What you should do » Using the data below, return all lines in which "diaminobenzidine" appears.

Information shown »
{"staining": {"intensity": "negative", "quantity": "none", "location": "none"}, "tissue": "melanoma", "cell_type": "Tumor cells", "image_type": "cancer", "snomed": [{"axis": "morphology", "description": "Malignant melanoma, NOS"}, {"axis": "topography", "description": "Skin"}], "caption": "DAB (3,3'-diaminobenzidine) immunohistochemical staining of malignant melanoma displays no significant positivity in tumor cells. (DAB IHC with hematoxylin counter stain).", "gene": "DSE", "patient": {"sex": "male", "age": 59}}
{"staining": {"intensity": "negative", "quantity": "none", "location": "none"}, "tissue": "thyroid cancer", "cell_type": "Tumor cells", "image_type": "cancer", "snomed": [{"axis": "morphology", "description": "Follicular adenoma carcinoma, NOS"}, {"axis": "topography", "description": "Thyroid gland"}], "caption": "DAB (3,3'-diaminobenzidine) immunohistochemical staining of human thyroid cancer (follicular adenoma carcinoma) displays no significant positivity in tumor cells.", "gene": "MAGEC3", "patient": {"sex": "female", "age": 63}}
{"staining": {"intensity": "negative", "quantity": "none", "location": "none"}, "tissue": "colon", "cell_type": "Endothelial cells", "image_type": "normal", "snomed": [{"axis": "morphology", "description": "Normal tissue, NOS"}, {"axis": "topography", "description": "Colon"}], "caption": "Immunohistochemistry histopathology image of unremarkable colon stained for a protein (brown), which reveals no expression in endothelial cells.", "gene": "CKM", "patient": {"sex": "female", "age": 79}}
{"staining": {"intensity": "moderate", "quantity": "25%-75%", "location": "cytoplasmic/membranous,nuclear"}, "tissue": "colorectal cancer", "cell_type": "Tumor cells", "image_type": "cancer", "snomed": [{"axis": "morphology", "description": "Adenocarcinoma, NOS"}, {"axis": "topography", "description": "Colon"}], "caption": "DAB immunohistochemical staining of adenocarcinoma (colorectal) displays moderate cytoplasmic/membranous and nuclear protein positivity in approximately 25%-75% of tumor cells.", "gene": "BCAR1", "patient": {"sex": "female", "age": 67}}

Output of the exercise »
{"staining": {"intensity": "negative", "quantity": "none", "location": "none"}, "tissue": "melanoma", "cell_type": "Tumor cells", "image_type": "cancer", "snomed": [{"axis": "morphology", "description": "Malignant melanoma, NOS"}, {"axis": "topography", "description": "Skin"}], "caption": "DAB (3,3'-diaminobenzidine) immunohistochemical staining of malignant melanoma displays no significant positivity in tumor cells. (DAB IHC with hematoxylin counter stain).", "gene": "DSE", "patient": {"sex": "male", "age": 59}}
{"staining": {"intensity": "negative", "quantity": "none", "location": "none"}, "tissue": "thyroid cancer", "cell_type": "Tumor cells", "image_type": "cancer", "snomed": [{"axis": "morphology", "description": "Follicular adenoma carcinoma, NOS"}, {"axis": "topography", "description": "Thyroid gland"}], "caption": "DAB (3,3'-diaminobenzidine) immunohistochemical staining of human thyroid cancer (follicular adenoma carcinoma) displays no significant positivity in tumor cells.", "gene": "MAGEC3", "patient": {"sex": "female", "age": 63}}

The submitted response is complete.